When I purchase works of art for my Gallery, I always look for those works which have an emotional connection to me. I bring them home, find room for them on the shelves or walls of the Gallery, and sit and admire them each morning. In almost all cases, I simply fall in love with the pieces, knowing the artists (or about the artists) and the meticulous and painstaking effort they put into each piece.
And thus the dilemma appears. If I was merely a collector of fine art, I would be able to love these pieces for the rest of time, ensuring that they travel to a reputable Museum when I pass on. However, Gallery owners don’t have that luxury. We are simply the intermediaries between the artists and the forever homes of the art. We purchase works of art from the artists, supporting their endeavors, and provide awareness of the works of art to a wide audience, hoping that someone will similarly be enthralled with an item and bring it into their home.

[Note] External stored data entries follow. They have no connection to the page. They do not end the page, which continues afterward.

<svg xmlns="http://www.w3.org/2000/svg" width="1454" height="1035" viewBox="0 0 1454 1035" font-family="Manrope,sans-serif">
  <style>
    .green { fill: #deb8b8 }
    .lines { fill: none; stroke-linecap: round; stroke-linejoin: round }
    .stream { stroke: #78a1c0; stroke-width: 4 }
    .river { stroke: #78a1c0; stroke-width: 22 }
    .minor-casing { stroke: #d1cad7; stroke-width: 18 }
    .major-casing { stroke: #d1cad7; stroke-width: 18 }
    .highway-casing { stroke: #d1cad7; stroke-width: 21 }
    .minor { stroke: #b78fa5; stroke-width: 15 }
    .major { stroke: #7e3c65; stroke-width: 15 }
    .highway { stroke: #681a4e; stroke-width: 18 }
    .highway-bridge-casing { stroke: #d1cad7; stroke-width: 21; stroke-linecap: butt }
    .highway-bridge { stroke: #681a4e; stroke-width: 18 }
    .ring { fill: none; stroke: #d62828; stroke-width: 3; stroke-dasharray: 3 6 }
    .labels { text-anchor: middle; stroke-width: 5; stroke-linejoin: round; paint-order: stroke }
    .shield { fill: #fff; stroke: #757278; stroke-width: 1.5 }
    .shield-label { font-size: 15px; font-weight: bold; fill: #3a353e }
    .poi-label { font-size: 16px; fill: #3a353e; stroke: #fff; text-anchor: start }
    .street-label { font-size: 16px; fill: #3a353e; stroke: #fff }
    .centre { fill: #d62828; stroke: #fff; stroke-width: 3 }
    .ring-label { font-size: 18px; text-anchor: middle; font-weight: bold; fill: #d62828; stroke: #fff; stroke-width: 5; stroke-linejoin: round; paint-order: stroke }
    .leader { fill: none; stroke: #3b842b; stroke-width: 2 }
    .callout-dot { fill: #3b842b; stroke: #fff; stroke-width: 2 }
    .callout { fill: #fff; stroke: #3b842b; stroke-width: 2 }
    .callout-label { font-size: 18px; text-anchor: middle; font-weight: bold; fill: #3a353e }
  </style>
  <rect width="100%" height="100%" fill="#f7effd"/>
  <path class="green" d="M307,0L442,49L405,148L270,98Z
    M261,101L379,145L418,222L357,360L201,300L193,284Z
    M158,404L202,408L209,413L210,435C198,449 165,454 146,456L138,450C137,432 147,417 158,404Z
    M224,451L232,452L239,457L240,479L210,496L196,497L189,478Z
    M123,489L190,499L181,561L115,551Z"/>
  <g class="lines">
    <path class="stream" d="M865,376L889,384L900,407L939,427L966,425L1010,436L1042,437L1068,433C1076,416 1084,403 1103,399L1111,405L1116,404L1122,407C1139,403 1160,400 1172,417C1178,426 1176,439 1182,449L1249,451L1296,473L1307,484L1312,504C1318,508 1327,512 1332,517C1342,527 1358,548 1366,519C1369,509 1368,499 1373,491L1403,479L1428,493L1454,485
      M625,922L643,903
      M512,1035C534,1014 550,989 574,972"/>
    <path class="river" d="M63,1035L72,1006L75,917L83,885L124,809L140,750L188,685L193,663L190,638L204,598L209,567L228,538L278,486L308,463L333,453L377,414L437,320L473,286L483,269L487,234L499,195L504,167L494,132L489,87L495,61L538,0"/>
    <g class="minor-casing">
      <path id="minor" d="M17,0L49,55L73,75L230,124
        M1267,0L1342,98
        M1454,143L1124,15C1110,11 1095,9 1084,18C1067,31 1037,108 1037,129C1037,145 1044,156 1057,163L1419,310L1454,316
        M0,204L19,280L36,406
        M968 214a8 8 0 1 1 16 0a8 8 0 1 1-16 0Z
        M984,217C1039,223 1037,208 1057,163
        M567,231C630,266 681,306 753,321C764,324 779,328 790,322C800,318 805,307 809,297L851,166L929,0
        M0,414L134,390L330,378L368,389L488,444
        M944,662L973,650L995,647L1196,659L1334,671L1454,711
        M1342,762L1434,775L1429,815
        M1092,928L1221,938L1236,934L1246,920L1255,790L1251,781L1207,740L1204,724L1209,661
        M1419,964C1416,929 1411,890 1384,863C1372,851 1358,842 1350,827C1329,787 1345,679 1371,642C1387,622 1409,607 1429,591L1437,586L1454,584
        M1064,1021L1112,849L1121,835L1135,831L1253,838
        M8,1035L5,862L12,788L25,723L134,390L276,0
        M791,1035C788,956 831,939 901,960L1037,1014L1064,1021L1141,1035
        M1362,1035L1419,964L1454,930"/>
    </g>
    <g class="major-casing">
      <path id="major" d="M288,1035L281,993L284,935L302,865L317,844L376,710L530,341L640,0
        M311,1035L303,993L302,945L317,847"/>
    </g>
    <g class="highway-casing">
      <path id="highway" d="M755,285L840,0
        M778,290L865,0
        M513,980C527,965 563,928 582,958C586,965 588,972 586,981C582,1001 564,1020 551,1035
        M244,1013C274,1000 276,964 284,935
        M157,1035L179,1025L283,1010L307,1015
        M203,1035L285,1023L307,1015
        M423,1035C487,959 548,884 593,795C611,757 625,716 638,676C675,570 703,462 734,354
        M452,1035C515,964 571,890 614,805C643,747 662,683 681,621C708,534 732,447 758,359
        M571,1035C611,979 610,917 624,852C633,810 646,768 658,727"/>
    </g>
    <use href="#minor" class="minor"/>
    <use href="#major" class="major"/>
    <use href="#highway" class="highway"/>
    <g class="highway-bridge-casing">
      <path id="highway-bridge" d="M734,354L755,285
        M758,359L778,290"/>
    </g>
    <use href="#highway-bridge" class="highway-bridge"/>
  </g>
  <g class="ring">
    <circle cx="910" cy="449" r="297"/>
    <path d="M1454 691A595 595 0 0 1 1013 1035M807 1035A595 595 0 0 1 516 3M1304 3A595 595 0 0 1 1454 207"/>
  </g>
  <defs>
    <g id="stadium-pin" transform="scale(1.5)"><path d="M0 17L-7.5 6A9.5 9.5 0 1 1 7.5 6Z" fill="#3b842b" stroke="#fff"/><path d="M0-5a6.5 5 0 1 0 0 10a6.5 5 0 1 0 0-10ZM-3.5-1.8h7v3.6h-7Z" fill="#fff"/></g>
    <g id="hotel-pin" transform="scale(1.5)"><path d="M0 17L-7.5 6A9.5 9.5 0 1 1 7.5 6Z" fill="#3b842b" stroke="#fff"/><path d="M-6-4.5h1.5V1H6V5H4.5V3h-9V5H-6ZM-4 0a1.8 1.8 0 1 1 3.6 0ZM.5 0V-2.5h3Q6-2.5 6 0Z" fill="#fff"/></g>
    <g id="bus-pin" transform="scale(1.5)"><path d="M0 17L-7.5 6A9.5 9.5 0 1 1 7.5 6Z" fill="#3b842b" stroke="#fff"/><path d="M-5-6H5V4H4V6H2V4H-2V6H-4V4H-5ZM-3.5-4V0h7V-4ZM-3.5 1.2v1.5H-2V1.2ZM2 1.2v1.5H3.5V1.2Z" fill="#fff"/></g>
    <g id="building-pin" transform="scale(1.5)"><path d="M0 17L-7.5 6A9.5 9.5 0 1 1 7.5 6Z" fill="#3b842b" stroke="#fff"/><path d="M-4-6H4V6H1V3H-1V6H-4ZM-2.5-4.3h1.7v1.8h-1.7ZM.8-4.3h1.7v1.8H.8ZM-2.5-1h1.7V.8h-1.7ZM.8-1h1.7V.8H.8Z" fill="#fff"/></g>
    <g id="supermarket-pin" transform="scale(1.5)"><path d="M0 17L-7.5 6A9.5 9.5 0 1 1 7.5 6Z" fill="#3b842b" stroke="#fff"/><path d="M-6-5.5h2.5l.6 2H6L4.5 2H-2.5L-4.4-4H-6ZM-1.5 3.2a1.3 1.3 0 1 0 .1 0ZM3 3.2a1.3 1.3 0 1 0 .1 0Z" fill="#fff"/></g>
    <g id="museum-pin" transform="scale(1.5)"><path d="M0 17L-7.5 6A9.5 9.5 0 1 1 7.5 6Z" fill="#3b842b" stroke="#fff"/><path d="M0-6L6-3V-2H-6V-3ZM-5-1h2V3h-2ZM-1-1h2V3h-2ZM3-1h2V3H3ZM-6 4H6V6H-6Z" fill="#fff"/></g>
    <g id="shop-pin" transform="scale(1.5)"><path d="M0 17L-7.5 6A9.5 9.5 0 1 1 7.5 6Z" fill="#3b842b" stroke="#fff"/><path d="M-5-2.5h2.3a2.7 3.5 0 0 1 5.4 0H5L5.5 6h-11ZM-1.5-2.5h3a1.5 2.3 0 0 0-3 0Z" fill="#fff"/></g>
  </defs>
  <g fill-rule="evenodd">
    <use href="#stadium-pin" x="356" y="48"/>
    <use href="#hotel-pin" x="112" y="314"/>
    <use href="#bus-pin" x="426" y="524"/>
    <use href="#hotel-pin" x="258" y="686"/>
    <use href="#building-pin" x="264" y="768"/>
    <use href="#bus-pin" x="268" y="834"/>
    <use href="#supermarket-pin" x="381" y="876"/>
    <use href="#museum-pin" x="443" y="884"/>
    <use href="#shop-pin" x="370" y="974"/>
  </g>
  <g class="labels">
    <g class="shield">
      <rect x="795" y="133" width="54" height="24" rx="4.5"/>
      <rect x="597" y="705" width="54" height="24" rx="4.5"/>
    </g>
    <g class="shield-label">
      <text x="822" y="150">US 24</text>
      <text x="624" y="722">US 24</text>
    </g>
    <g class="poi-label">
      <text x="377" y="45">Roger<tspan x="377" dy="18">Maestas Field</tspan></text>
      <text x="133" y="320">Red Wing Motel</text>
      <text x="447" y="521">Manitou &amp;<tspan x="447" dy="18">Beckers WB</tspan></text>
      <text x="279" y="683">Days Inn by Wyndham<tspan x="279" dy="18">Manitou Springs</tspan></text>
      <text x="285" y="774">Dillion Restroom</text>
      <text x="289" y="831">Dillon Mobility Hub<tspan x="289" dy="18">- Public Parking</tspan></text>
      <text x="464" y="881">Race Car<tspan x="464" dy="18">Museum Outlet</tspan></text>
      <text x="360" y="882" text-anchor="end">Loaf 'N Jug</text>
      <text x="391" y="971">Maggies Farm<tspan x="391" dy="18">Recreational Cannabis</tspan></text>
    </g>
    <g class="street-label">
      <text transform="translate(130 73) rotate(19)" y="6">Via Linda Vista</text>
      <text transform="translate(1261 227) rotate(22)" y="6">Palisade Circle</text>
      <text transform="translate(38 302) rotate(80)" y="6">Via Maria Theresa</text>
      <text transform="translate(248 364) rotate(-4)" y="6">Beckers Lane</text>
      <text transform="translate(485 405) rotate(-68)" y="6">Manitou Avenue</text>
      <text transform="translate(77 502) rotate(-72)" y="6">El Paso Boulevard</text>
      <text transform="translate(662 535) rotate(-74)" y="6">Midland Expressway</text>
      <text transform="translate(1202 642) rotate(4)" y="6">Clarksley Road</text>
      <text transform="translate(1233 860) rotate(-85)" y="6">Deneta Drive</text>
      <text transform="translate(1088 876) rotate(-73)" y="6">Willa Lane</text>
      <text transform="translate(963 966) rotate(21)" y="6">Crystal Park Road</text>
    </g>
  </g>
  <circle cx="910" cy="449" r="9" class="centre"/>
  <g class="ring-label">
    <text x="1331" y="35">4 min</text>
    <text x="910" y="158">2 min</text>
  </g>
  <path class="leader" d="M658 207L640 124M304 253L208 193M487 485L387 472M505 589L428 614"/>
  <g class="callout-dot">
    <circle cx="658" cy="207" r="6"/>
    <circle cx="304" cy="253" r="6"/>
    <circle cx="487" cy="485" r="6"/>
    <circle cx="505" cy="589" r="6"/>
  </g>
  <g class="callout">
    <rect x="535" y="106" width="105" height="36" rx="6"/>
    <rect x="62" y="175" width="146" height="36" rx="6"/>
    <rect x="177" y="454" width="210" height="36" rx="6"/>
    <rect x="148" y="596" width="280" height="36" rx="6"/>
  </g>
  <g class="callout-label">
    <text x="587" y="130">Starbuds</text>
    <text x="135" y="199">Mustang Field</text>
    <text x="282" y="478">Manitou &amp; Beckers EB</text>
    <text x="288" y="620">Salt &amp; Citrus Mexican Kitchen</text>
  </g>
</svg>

For the collector, it is a new, exciting member of their family. For the Gallery owner, it is a very bittersweet parting, one which I do not particularly enjoy. This was very difficult for me recently, when I sold a signed, limited edition print by one of my favorite Hopi artists, David Dewangyumptewa. I had purchased the print from David at an art show in 1988, when my mother and I were wandering about. Something about his art – the colors, the motion, the vibrancy of the figures – really caught my eye, and I immediately brought it home. For the past 27 years, it has been with me every day, when I start the day with the first cup of coffee. That is the second work by this artist I have sold this month.

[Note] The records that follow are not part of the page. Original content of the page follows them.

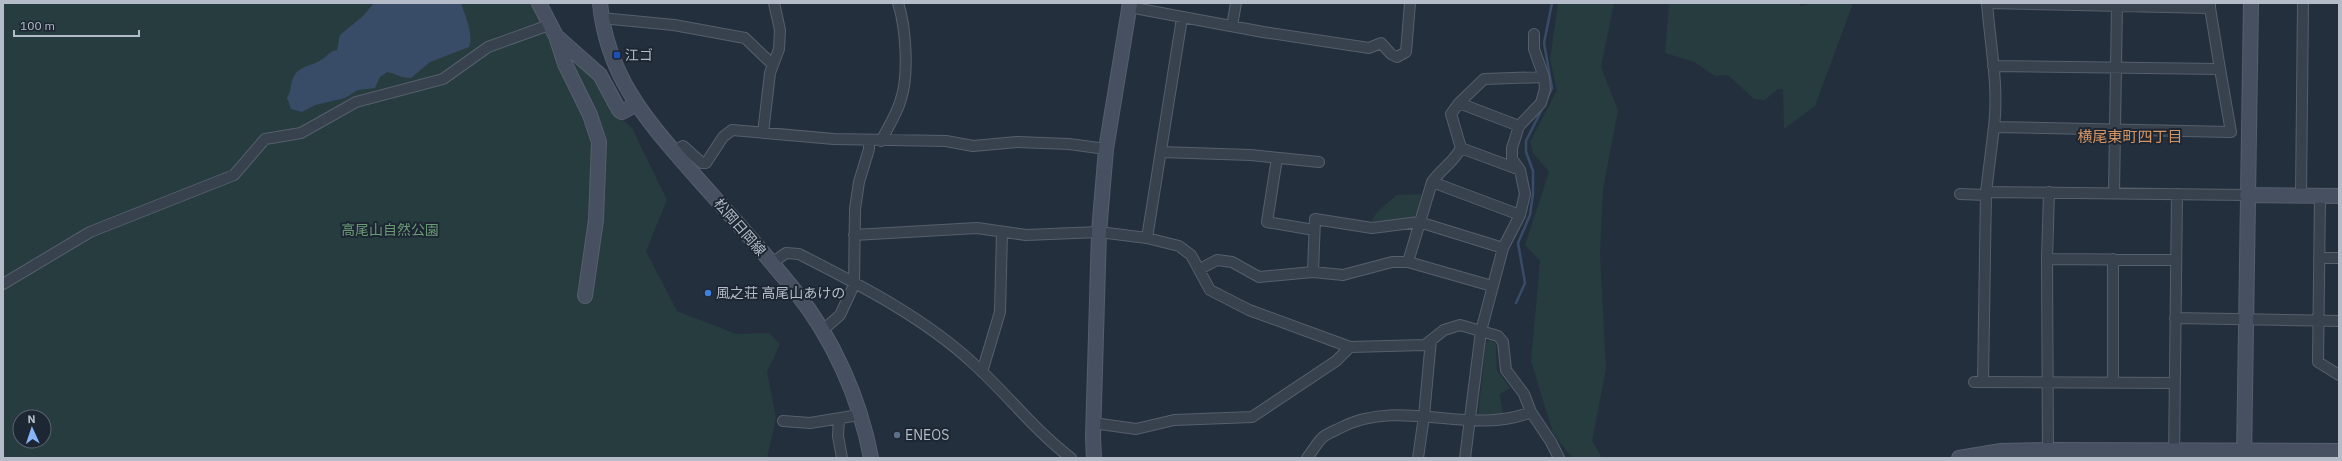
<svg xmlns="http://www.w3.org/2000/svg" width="2342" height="461" viewBox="0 0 2342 461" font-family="'IBM Plex Sans','Noto Sans JP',sans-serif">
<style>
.green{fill:#263c3f;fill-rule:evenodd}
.water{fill:#394c67}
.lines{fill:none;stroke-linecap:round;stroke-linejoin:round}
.stream{stroke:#394c67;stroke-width:2.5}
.street-casing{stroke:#565f6c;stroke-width:12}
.secondary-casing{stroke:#565f6c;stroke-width:16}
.street{stroke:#38414e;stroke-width:10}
.secondary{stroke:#465061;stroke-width:14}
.transit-dot{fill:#1a4fb4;stroke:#1d2633;stroke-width:1.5}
.shop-dot{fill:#3f7fe0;stroke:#1d2633;stroke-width:1.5}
.service-dot{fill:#5c6f8a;stroke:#1d2633;stroke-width:1.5}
.labels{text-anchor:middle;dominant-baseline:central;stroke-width:4;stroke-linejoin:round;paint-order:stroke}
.poi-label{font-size:14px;fill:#b4bcc9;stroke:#1d2633;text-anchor:start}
.street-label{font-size:14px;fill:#b4bcc9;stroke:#1d2633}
.park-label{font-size:14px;fill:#6b9a76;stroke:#1d2633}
.neighbourhood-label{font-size:15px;fill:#d59563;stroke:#1d2633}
</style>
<rect width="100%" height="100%" fill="#242f3e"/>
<path class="green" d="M3 3H534L598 79 611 110 632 128 667 200 646 251 677 311 736 334 769 333 780 344 767 372 776 418 767 458H3ZM20 417H44V441H20Z
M1558 3H1614L1601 67 1618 110 1603 189 1600 254 1606 369 1592 441 1601 456V458H1572L1553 433 1531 361 1540 261 1525 245 1549 172 1533 153 1530 142 1557 90 1550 60Z
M1669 3H1798L1801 6 1814 3H1853L1815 106 1784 129 1783 89H1778L1765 100 1754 99 1728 75 1715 76 1694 62 1665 53Z
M1422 194 1417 214 1411 219 1371 222C1376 210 1387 205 1396 195Z
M1491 340 1496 344 1497 370 1510 388 1500 394 1503 416 1478 415 1486 342Z"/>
<path class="water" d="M374 3H461C465 15 474 35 469 47L430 62 411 78C400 78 397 74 387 72L380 77 375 88 358 90 345 98 315 105 302 112 291 109 287 98C292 90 290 83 294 76 299 66 312 66 321 60 328 56 328 52 337 50L340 35 363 16Z"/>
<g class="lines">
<path class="stream" d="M1547 99 1552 88 1544 43 1552 3
M1516 303 1525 283 1518 243 1530 215 1533 194V171L1526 152V141L1543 107"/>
<g class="street-casing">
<path id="street" d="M1987 3C1990 44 1999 86 1994 127L2231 132 2220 69 1993 66
M1987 3 2210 8V3
M1129 7 1263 32 1369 48 1381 43 1391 54 1397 57 1406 52 1410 3
M2210 8 2220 69
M601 18 674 25 745 38 773 65
M1232 26 1236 3
M1459 103 1519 126
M763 133 770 73 779 49 780 30 774 3
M881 141C888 127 897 114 901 99 909 75 906 27 898 3
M1461 148 1520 170
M673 151 683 146 702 163H706L723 137 732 130 834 139 946 141 973 146 1017 142 1069 144 1106 149
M1161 152 1251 155 1319 162
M1277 158 1267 222 1314 230
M1432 182 1520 215
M1986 192 2247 195
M2114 193 2117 3
M1960 194 1986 195
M2301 195 2303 3
M2320 196 2318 362 2339 375
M854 235 977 228 1026 235 1099 232 1147 238 1179 246 1191 255 1210 290 1249 310 1350 347
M1147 238 1182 18
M2319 258H2339
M2047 259 2049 192
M1408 262 1432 182C1441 169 1454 162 1461 148L1451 114 1459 103 1484 79 1544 77 1534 49V34
M772 263 786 253 799 254C860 285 925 318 975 365 1008 395 1035 431 1071 458
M1200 269 1217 260 1232 262 1259 277 1313 272 1343 275 1392 262H1408L1492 286
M1313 272 1315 219 1372 228 1419 222 1503 248
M3 284 90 232 234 175 265 139 301 133 356 102 443 79 488 47 549 25
M2175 318 2339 321
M823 330 840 315 854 285 855 209 859 182 869 149V140
M982 372 1000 312 1002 232
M1974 382 2175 383
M1983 382 1986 192 1994 127
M2113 383V259
M839 419 838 436 842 458
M783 421 810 423 859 415
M1093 423 1136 429 1174 420 1252 417 1336 361 1350 347 1425 345 1444 330 1460 325 1498 336 1503 342 1506 370 1524 394 1531 412 1551 442 1559 458
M1307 458C1312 452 1316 444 1322 438 1326 434 1334 431 1340 428 1401 396 1470 437 1531 412
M1418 458 1424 416 1431 340
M1465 458 1481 331 1503 248 1520 215 1525 194 1520 170 1512 159V148L1519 126 1541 103 1545 89 1544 77
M2048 458 2047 259 2176 260
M2174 458 2177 194"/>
</g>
<g class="secondary-casing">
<path id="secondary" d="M539 3 556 36 600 75 619 110 622 112 635 105
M600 3C607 79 650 124 698 179 731 216 764 252 795 291 833 338 860 399 871 458
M556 36 565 64 590 115 599 142 596 220 585 296
M2247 195 2339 196
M1094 458 1093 438 1099 232 1106 149 1130 3
M1959 458 2001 451 2048 450 2339 451
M2244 458 2251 3"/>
</g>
<use href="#street" class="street"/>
<use href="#secondary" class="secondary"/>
</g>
<rect class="transit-dot" x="613" y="51" width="8" height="8" rx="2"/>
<circle class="shop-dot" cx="708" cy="293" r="4"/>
<circle class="service-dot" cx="897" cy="435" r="4"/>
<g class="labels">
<g class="poi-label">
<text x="625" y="55">江ゴ</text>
<text x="716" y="293">風之荘 高尾山あけの</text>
<text x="905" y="435">ENEOS</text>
</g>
<g class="street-label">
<text transform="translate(740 227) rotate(49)">松岡日岡線</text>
</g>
<g class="park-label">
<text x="390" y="230">高尾山自然公園</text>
</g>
<g class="neighbourhood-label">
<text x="2130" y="136">横尾東町四丁目</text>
</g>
</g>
<rect width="2342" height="461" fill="none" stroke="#b4bcc9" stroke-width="8"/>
<g transform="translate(32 429) rotate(357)"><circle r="19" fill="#1d2633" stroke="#59626f"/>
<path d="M0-3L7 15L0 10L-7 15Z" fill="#8ab4f8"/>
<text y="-6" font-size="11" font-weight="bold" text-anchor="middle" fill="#b4bcc9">N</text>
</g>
<path d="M14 30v6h125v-6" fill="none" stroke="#b4bcc9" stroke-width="2"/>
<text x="20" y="30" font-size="12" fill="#b4bcc9" stroke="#1d2633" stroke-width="3" paint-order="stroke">100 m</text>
</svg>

Often, the artists also have this bittersweet moment when they sell one of their works of art. One and a half years ago, Michael and I were walking through a large artist fair in the city where we live, and we saw a booth set up by a Hopi bronze sculptor, Kim Seyesnem Obrzut. One of her bronzes, A Place Where the Butterflies Land, immediately touched my heart. Michael steered me over to a nearby park bench, where we sat and admired her work for an hour or so. But that one piece kept calling out to me. So, of course, I talked with Kim and her daughter Crystal, and arranged to purchase the piece
This year, when Kim returned to our art show, I purchased a much smaller piece, Spirit of Creation, but still a very beautiful and evocative one. I also saw a new, large piece she had just finished, the Matriarch. I told Kim that I would purchase the Matriarch if I could find a forever home for A Place Where the Butterflies Land, and she was astonished that I would part with the Butterflies, given that I was almost in tears when I saw it for the first time in the prior year. But I said, yes, as a Gallery owner, I have to be able to give my pieces an opportunity to go to forever homes, even if it is a painful parting.
Having said that, the Matriarch never left my mind. Later in the fall, we were in Prescott at the Phippen Museum art show, knowing that Kim would be exhibiting at that show. I made a beeline for her tent, and without any hesitation, purchased the Matriarch. Fortunately, Kim ships her items, as this one weighs in at about 70 pounds and is about 3 feet tall. So now I have three beautiful pieces by Kim, and I love all of my children, but I know some day one or more will go away to forever homes. And it will be bittersweet.
I’ve talked about this with other Gallery owners, people I respect like Al Anthony, Lyn Fox, Robert Nichols, and Mark Sublette. They each tell the same story. Gallery owners are in this business because they love the art and the artists, and their souls are enriched greatly by being able to support the artists and to temporarily be caretakers of their art. As one of my friends said recently, “It certainly isn’t for the money, as most Gallery owners are quite far from rich.” The love of the art, and the wonderful relationships I am building with the artists, are very rewarding. The art tells a story, and we just have to listen carefully to hear what it conveys. And when an artist passes on, their stories and their legacies remain. Gallery owners are custodians and caretakers of the art and the stories, seeking just the right forever home for the works of art. But it is such a bittersweet profession.